# WHAT TO WORK ON
1 > Write out the passage of the dog forum thread from "## Michelle (Nov" up to and including "(Feb 9, 2010)".
2 > Name every dog mentioned by name in the dog forum thread, in the order they appear.
3 > Answer these questions from the dog forum thread.
(a) Who was very impressed with how well behaved the young puppy in the first post was?
(b) Toward whom is Atticus standoffish?
(c) What does Jäger do when the writer gets up and walks out of the room?

# PAGE EXTRACT
--------------------

He's the same as far as being crated goes- if I'm not in the same room, he will lay quietly in his crate. As soon as I show back up, he puts up a fuss until I let him come sit with me. It doesn't matter to him if other people are in the room- he will stay totally quiet until he hears me. 

That being said, he is extremely well behaved for such a young puppy. We've been out of town with my mom for several days, and she was extremely impressed with how well behaved he was (she isn't a dog person at all).


----------



## Olie (Oct 10, 2009)

Olie is a free love kind of dog. Once he knows you enough. 

Suri is a one owner dog and thats me. She is beyond faithful to me  Sometimes she follows me so much I have to tell her to go lay down and she pouts off and makes me feel bad.......so I go love on her:2in1: She will however stray if your willing to give her good rubs and in this case she doesn't even need to know you that well as long as your in her home.


----------



## Michelle (Nov 16, 2009)

Atticus knows I'm his mommy. He follows me EVERYWHERE and has a fit when I'm gone. I try to bring him with me everywhere to, so he's very attached. He is standoffish towards new people and men (well boys in general, young or older). Atticus also likes my mom though but I'm the definite favorite. He also LOVES my sister's baby and she loves him, she walks through the house calling himm telling hes a good boy and how hes so cute and kisses him (its the CUTEST thing ever).


----------



## PaddleAddict (Feb 9, 2010)

Jäger loves all people (and dogs) and does the butt wiggle for anyone who as much as looks at him, and he adores my husband, but he's MY dog for sure. He follows me around the house, everywhere I go, he goes. He will do that to my husband, too, but only if I'm not home, LOL. If we are all in the same room and my husband gets up and walks out, Jäger stays with me. If I get up and walk out, he follows me. Such a little mama's boy and I love it.

--------------------

# RECORD EXTRACTS
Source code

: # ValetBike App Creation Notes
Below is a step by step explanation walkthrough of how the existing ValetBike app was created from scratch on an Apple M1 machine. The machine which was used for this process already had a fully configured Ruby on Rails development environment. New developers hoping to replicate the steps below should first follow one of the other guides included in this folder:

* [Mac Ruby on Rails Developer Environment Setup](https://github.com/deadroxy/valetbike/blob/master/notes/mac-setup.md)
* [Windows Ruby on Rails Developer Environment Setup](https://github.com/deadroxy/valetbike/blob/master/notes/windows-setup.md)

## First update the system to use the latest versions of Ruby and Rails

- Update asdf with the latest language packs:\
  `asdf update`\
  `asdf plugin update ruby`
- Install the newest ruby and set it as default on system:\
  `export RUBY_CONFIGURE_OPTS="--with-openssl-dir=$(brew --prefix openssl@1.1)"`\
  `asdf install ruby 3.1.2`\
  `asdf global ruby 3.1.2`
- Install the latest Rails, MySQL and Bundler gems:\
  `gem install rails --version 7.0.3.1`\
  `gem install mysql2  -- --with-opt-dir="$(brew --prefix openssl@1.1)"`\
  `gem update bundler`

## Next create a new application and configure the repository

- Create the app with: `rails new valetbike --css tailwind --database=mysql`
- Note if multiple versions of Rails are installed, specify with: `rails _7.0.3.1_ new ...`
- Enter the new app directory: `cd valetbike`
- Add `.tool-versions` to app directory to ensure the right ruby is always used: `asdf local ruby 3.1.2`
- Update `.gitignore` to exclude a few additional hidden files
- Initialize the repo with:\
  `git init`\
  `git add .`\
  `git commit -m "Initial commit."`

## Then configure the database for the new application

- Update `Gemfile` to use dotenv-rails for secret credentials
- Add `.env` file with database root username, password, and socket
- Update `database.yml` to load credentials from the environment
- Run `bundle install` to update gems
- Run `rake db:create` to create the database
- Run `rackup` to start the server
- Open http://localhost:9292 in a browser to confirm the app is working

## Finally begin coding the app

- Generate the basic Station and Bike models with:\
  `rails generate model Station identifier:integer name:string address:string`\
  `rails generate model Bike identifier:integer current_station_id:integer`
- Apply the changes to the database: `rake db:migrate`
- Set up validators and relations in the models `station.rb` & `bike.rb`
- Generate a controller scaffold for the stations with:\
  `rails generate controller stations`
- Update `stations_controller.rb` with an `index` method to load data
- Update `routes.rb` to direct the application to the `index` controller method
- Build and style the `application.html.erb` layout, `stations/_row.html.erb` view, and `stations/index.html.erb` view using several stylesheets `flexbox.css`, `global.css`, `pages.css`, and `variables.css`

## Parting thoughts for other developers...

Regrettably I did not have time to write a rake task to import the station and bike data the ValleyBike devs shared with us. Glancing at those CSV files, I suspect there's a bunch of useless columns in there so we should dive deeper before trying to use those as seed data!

--------------------

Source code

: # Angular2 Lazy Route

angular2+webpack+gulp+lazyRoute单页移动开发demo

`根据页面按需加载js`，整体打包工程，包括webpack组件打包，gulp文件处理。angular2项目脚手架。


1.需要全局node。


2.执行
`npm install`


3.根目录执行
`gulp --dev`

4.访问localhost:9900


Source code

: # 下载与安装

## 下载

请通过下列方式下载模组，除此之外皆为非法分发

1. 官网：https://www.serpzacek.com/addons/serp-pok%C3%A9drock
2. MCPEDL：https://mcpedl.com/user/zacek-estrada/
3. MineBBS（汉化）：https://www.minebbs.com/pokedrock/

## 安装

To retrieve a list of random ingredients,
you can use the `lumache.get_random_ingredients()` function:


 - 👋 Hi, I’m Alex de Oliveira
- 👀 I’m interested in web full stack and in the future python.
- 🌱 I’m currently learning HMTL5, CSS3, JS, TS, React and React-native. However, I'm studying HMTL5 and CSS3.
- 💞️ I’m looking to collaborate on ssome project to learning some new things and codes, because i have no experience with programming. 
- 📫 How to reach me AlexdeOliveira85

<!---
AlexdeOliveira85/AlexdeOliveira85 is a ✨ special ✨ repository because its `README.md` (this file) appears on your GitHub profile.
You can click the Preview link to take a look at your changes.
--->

--------------------

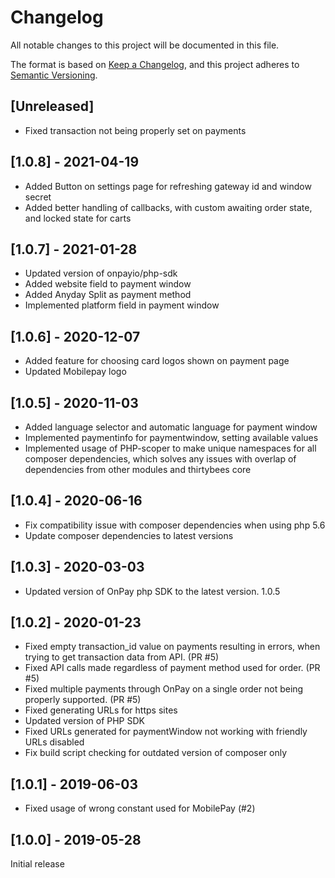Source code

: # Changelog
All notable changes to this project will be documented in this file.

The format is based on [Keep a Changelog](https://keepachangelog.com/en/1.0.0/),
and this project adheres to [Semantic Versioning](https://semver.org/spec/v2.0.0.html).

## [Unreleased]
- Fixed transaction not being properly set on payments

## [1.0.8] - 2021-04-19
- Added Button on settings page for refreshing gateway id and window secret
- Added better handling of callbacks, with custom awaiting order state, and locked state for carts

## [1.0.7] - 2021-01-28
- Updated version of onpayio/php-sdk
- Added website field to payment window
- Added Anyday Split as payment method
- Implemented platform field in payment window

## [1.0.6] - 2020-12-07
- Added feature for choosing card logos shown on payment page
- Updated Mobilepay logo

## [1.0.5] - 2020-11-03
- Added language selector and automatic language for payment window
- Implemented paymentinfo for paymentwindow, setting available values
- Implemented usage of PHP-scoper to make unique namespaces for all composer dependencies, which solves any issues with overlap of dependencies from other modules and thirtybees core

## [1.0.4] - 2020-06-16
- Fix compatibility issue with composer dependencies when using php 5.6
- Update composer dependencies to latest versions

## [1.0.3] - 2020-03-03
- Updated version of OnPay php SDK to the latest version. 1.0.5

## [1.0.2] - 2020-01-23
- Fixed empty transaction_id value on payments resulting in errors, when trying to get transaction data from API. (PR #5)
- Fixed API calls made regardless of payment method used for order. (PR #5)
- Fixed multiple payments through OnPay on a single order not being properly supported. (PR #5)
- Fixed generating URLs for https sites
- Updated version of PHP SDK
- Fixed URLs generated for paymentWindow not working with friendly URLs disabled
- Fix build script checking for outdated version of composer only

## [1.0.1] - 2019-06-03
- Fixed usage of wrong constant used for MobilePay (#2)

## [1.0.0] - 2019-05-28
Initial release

--------------------

# REPLIES
1 >
## Michelle (Nov 16, 2009)

Atticus knows I'm his mommy. He follows me EVERYWHERE and has a fit when I'm gone. I try to bring him with me everywhere to, so he's very attached. He is standoffish towards new people and men (well boys in general, young or older). Atticus also likes my mom though but I'm the definite favorite. He also LOVES my sister's baby and she loves him, she walks through the house calling himm telling hes a good boy and how hes so cute and kisses him (its the CUTEST thing ever).


----------



## PaddleAddict (Feb 9, 2010)

2 > Olie, Suri, Atticus, Jäger

3 >
(a) The writer's mom, who isn't a dog person at all.
(b) New people and men, meaning boys in general, young or older.
(c) He follows the writer.